Shipping: Egypt saw shipping losses aligned with global figures, though traffic at ports remained at full capacity to carry essential goods. Inbound container traffic fell 20% y-o-y in April 2020. As of mid-January, it had already fallen 10-20% from where it was in December 2019. Globally, a 25% fall in shipping was expected for 1H 2020, with a 10% drop for the year overall. Shipping companies saw losses from Egypt’s ports ranging from 50-70% y-o-y in April alone. A steady stream of Egyptian agricultural produce, and a backlog of shipping from long-term contracts, somewhat mitigated losses — but companies that didn’t ship essential goods missed out.
But the industry seems on course for the rebound expected after lockdowns eased: Increased shipping, expected from mid-July, would be a crucial sign of recovery, said sources. A government announcement that the Suez Canal saw some 165 more vessels y-o-y in 9M2020 suggests the sector is getting back on track.
But ride-hailing apps and others reliant on physical proximity saw their business models fundamentally impacted: Ride-hailing startups saw an immediate drop in demand. Uber was so keen to reduce costs and avoid losses, it closed down food delivery wing Uber Eats in Egypt in May. Careem laid off 31% of its employees. Transportation platform Wasel saw its weekly number of trips falling by 50% in the first two weeks of Egypt’s covid-19 curfew. Mayday, which provides roadside assistance through an app, had seen orders decrease from around 50 per day to 7 or 8, as of late-April.
They had to diversify to survive, often by introducing service delivery: Uber set up Uber Connect, a delivery tech solution to transport goods, and saw an 80% recovery rate. It’s on track to fully recover next year, says its Egypt general manager. Halan started offering consumers products sold on credit to mitigate losses from reduced demand in mobility services. And Wasel adjusted its financial models to make services more cost-effective. All substantially increased sanitization, say representatives.

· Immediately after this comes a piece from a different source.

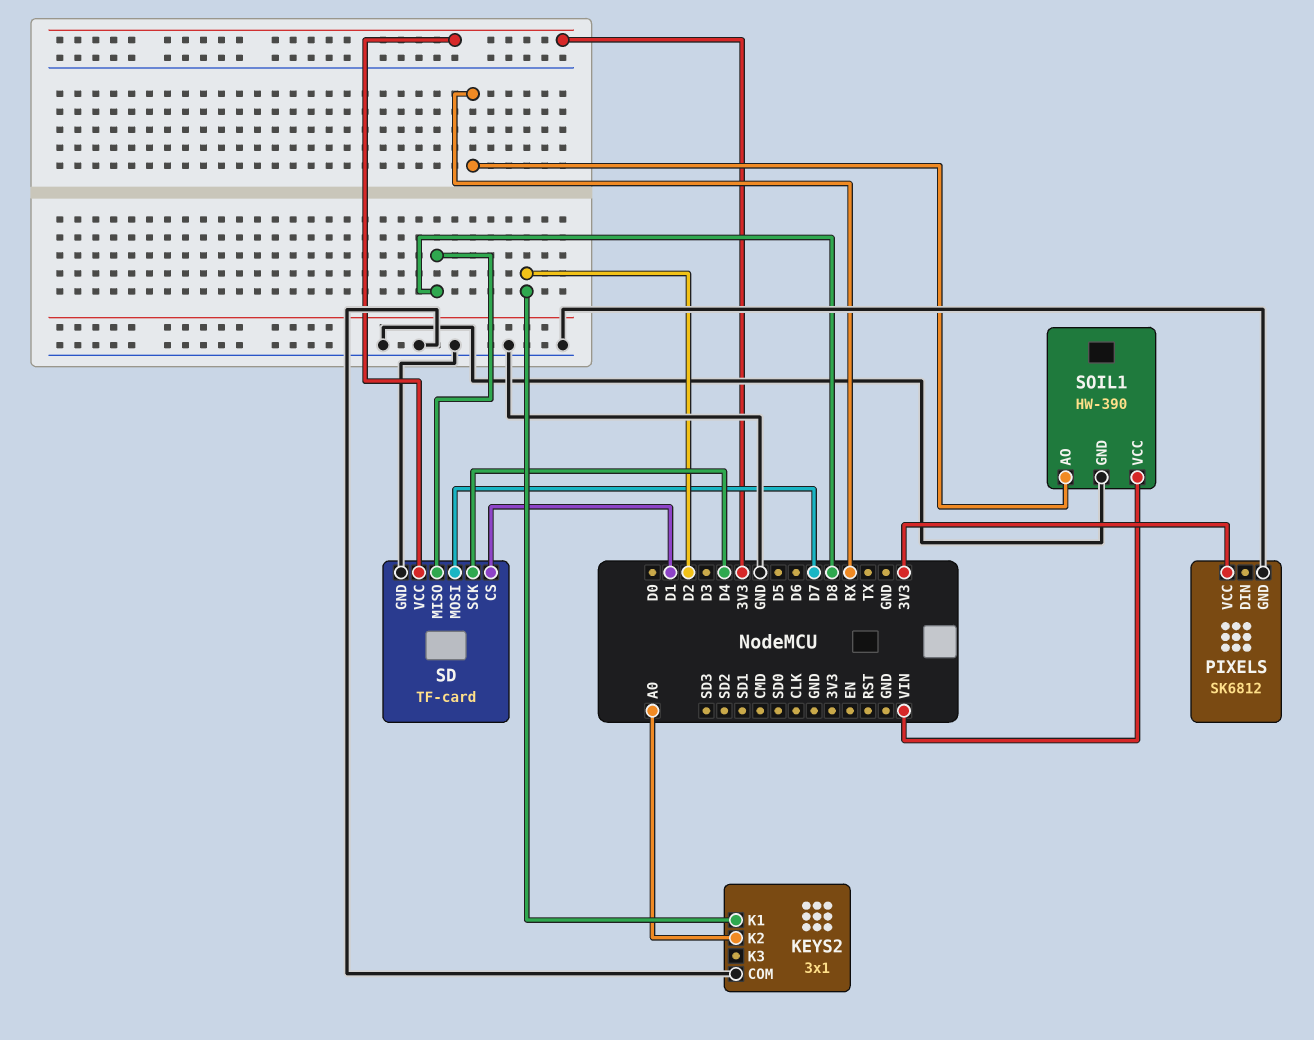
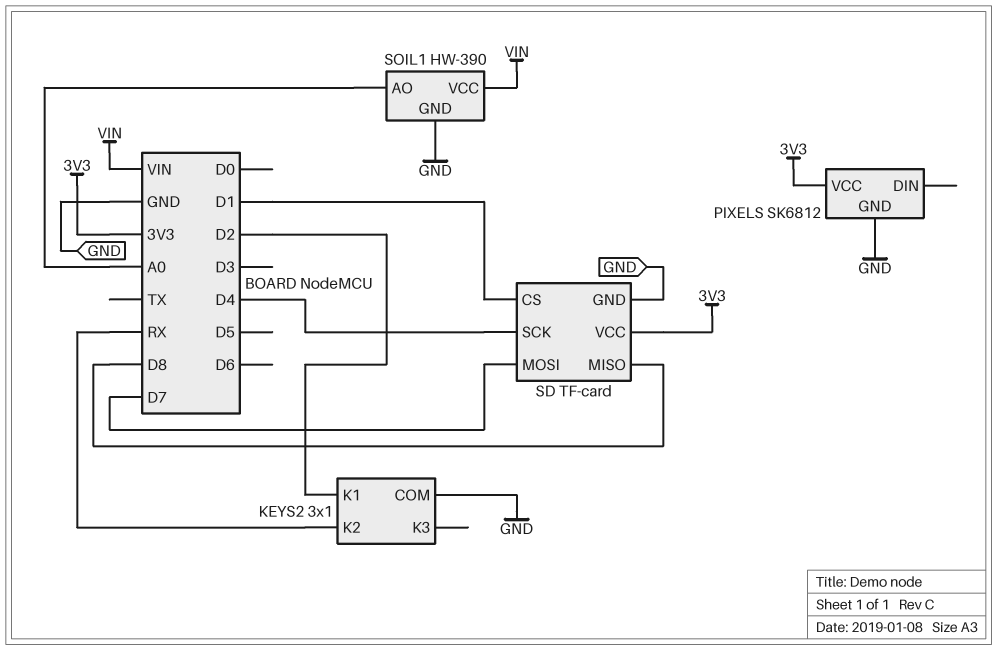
KEYS2 pin K2: A0 -> RX
SOIL1 pin AO: RX -> A0

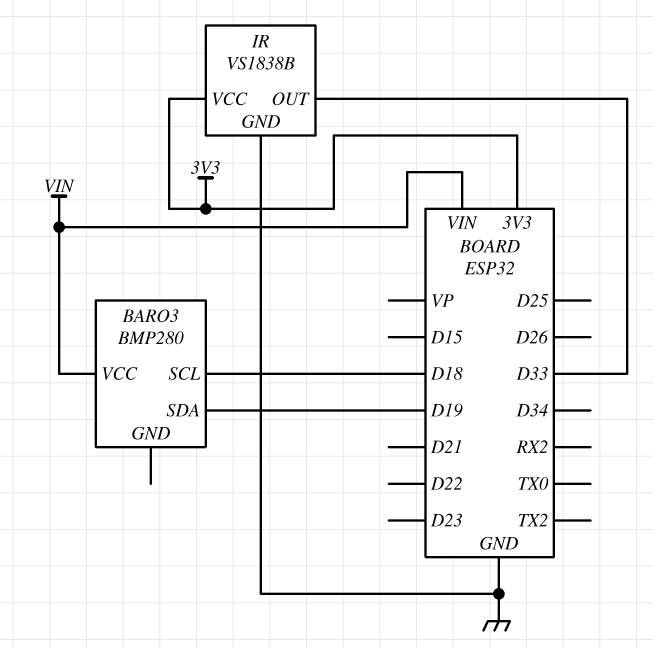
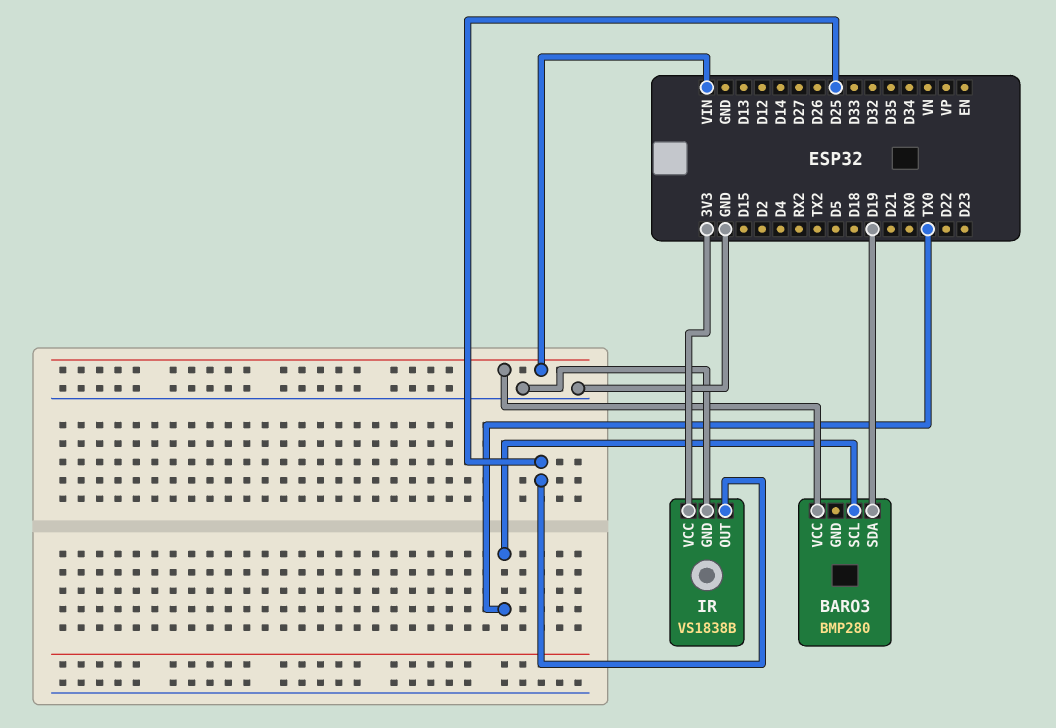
BARO3 pin SCL: D18 -> TX0
IR pin OUT: D33 -> D25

Gov’t stimulus and rate cuts kept things moving: Across sectors, government economic stimulus — including lower rates and cuts to energy prices — drew praise from industry representatives, who termed it key to weathering the storm. The central bank’s March interest rate cut of 300 bps was its biggest on record, followed by a further 50 bps cut in September that took place on the back of low inflation and key economic indicators stabilizing in July and August. Government support was strong, led by the prime minister and the central bank, said one construction industry leader: “Because we use working capital facilities to support some of our projects and our cash flows, reducing the interest rates associated with these working capital facilities helped us reduce our costs significantly.” Cuts to natural gas and electricity prices for factories, made early in the pandemic, cost the state at least EGP 10 bn this year.